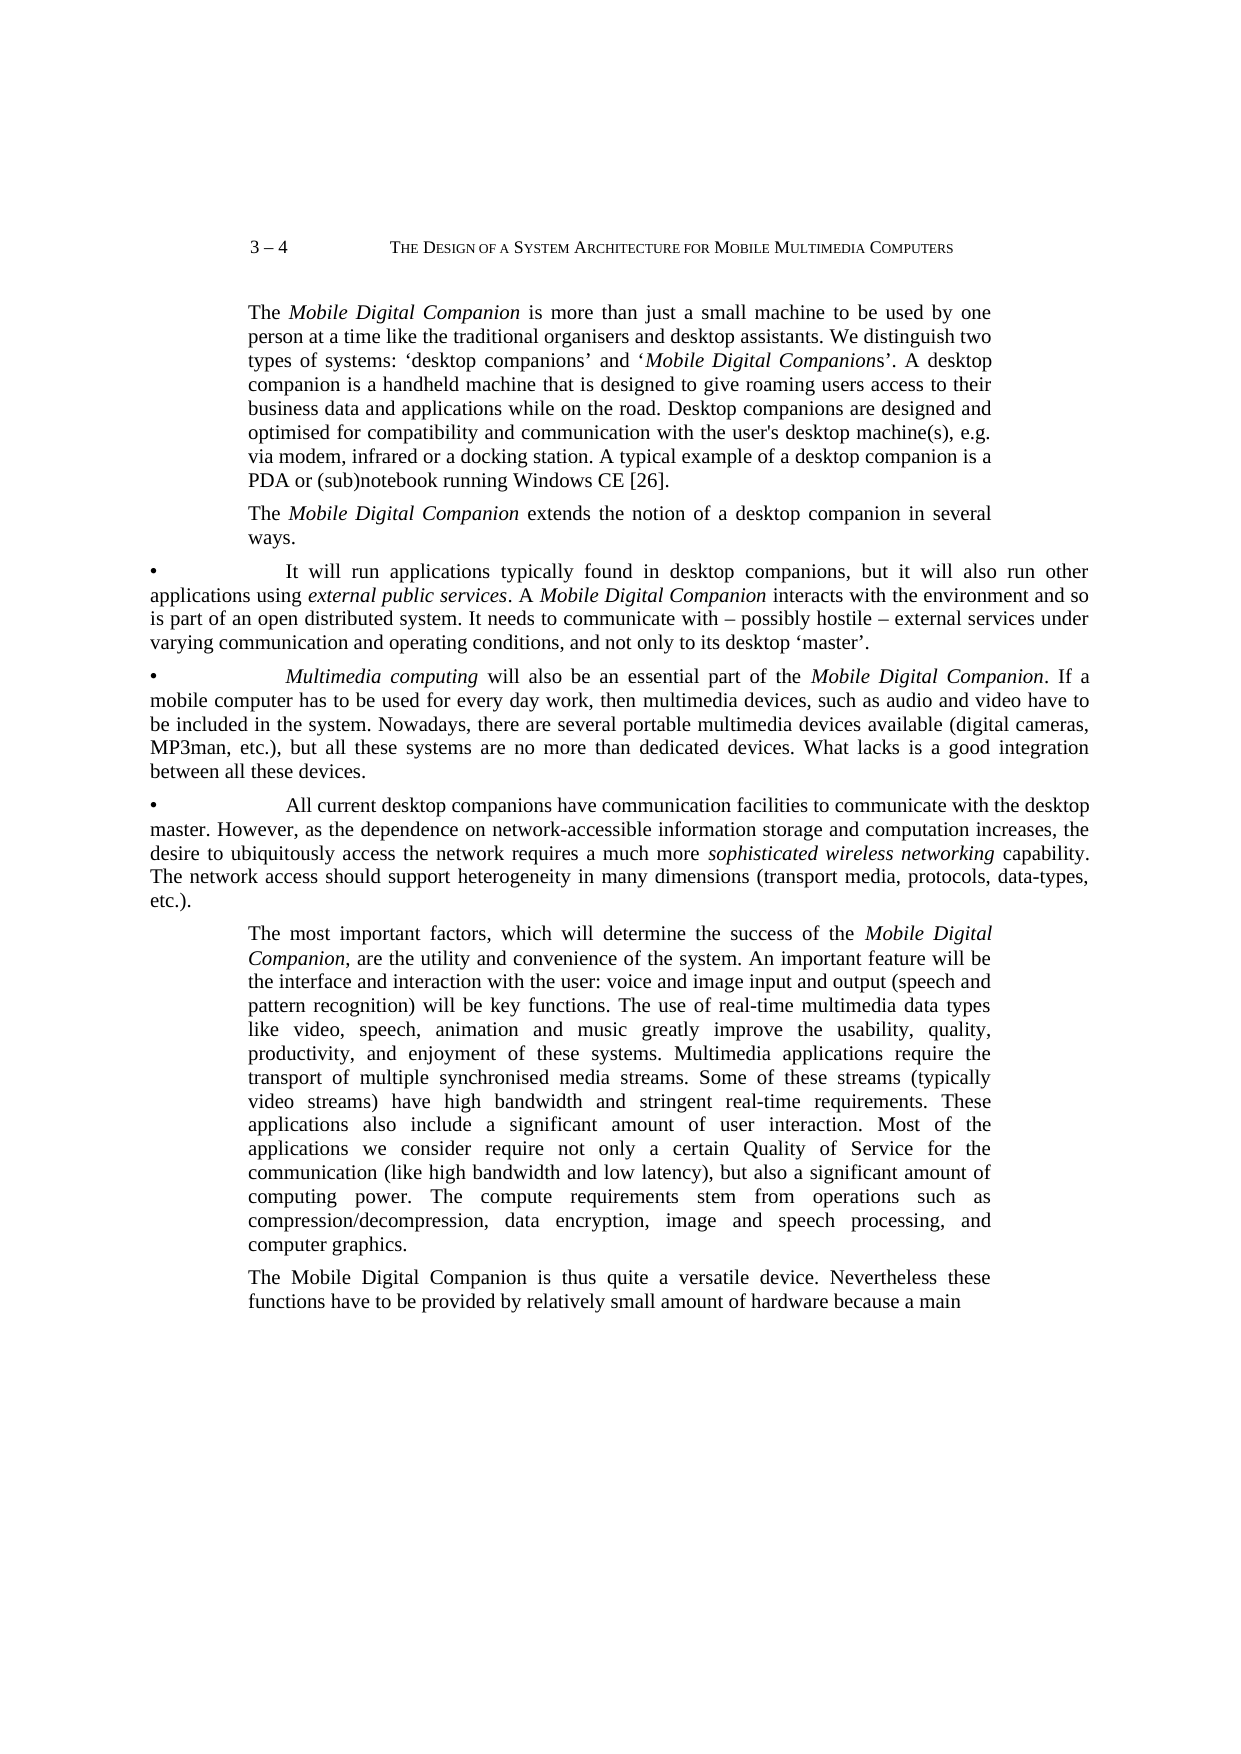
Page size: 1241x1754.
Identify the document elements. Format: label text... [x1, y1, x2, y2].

text The Mobile Digital Companion is thus quite a versatile device. Nevertheless these functions have to be provided by relatively small amount of hardware because a main [248, 1266, 992, 1313]
text The Mobile Digital Companion is more than just a small machine to be used by one person at a time like the traditional organisers and desktop assistants. We distinguish two types of systems: ‘desktop companions’ and ‘Mobile Digital Companions’. A desktop companion is a handheld machine that is designed to give roaming users access to their business data and applications while on the road. Desktop companions are designed and optimised for compatibility and communication with the user's desktop machine(s), e.g. via modem, infrared or a docking station. A typical example of a desktop companion is a PDA or (sub)notebook running Windows CE [26]. [248, 301, 992, 492]
list All current desktop companions have communication facilities to communicate with the desktop master. However, as the dependence on network-accessible information storage and computation increases, the desire to ubiquitously access the network requires a much more sophisticated wireless networking capability. The network access should support heterogeneity in many dimensions (transport media, protocols, data-types, etc.). [150, 794, 1090, 912]
text The Mobile Digital Companion extends the notion of a desktop companion in several ways. [248, 502, 992, 549]
list It will run applications typically found in desktop companions, but it will also run other applications using external public services. A Mobile Digital Companion interacts with the environment and so is part of an open distributed system. It needs to communicate with – possibly hostile – external services under varying communication and operating conditions, and not only to its desktop ‘master’. [150, 559, 1090, 654]
text The most important factors, which will determine the success of the Mobile Digital Companion, are the utility and convenience of the system. An important feature will be the interface and interaction with the user: voice and image input and output (speech and pattern recognition) will be key functions. The use of real-time multimedia data types like video, speech, animation and music greatly improve the usability, quality, productivity, and enjoyment of these systems. Multimedia applications require the transport of multiple synchronised media streams. Some of these streams (typically video streams) have high bandwidth and stringent real-time requirements. These applications also include a significant amount of user interaction. Most of the applications we consider require not only a certain Quality of Service for the communication (like high bandwidth and low latency), but also a significant amount of computing power. The compute requirements stem from operations such as compression/decompression, data encryption, image and speech processing, and computer graphics. [248, 922, 992, 1256]
text 3 – 4 THE DESIGN OF A SYSTEM ARCHITECTURE FOR MOBILE MULTIMEDIA COMPUTERS [250, 236, 1090, 258]
list Multimedia computing will also be an essential part of the Mobile Digital Companion. If a mobile computer has to be used for every day work, then multimedia devices, such as audio and video have to be included in the system. Nowadays, there are several portable multimedia devices available (digital cameras, MP3man, etc.), but all these systems are no more than dedicated devices. What lacks is a good integration between all these devices. [150, 665, 1090, 783]
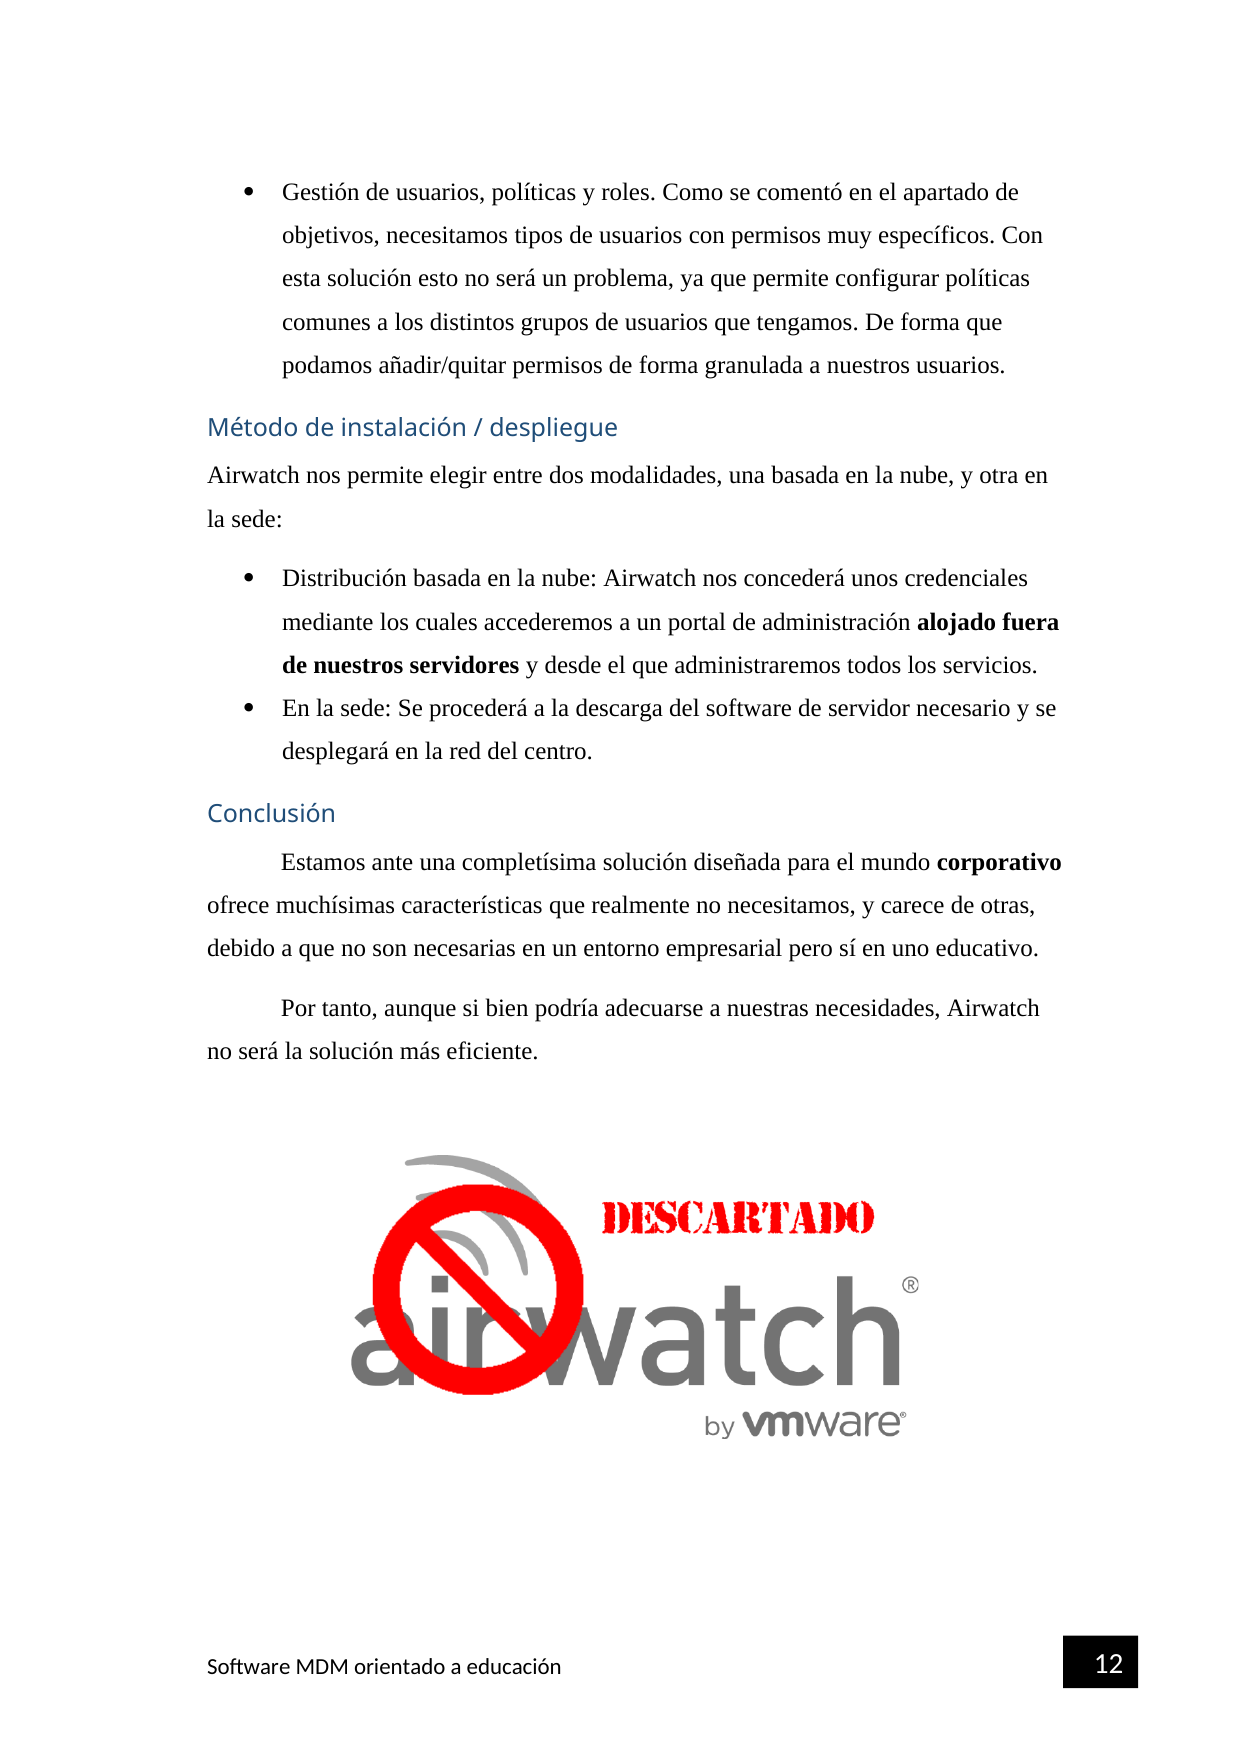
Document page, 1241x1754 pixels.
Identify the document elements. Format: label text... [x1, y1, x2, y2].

subtitle Conclusión [207, 796, 1063, 830]
text Estamos ante una completísima solución diseñada para el mundo corporativo ofrece muchísimas características que realmente no necesitamos, y carece de otras, debido a que no son necesarias en un entorno empresarial pero sí en uno educativo. [207, 847, 1063, 962]
list Distribución basada en la nube: Airwatch nos concederá unos credenciales mediante los cuales accederemos a un portal de administración alojado fuera de nuestros servidores y desde el que administraremos todos los servicios. [244, 563, 1063, 678]
list En la sede: Se procederá a la descarga del software de servidor necesario y se desplegará en la red del centro. [244, 693, 1063, 765]
text Airwatch nos permite elegir entre dos modalidades, una basada en la nube, y otra en la sede: [207, 461, 1063, 532]
text Por tanto, aunque si bien podría adecuarse a nuestras necesidades, Airwatch no será la solución más eficiente. [207, 993, 1063, 1065]
list Gestión de usuarios, políticas y roles. Como se comentó en el apartado de objetivos, necesitamos tipos de usuarios con permisos muy específicos. Con esta solución esto no será un problema, ya que permite configurar políticas comunes a los distintos grupos de usuarios que tengamos. De forma que podamos añadir/quitar permisos de forma granulada a nuestros usuarios. [244, 177, 1063, 378]
picture [351, 1155, 919, 1439]
subtitle Método de instalación / despliegue [207, 409, 1063, 443]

────────────────

--- Problem ---
Find every line in the records that contains the word "sede"; copy those lines.

--- Written solution ---
list En la sede: Se procederá a la descarga del software de servidor necesario y se desplegará en la red del centro. [244, 693, 1063, 765]
text Airwatch nos permite elegir entre dos modalidades, una basada en la nube, y otra en la sede: [207, 461, 1063, 532]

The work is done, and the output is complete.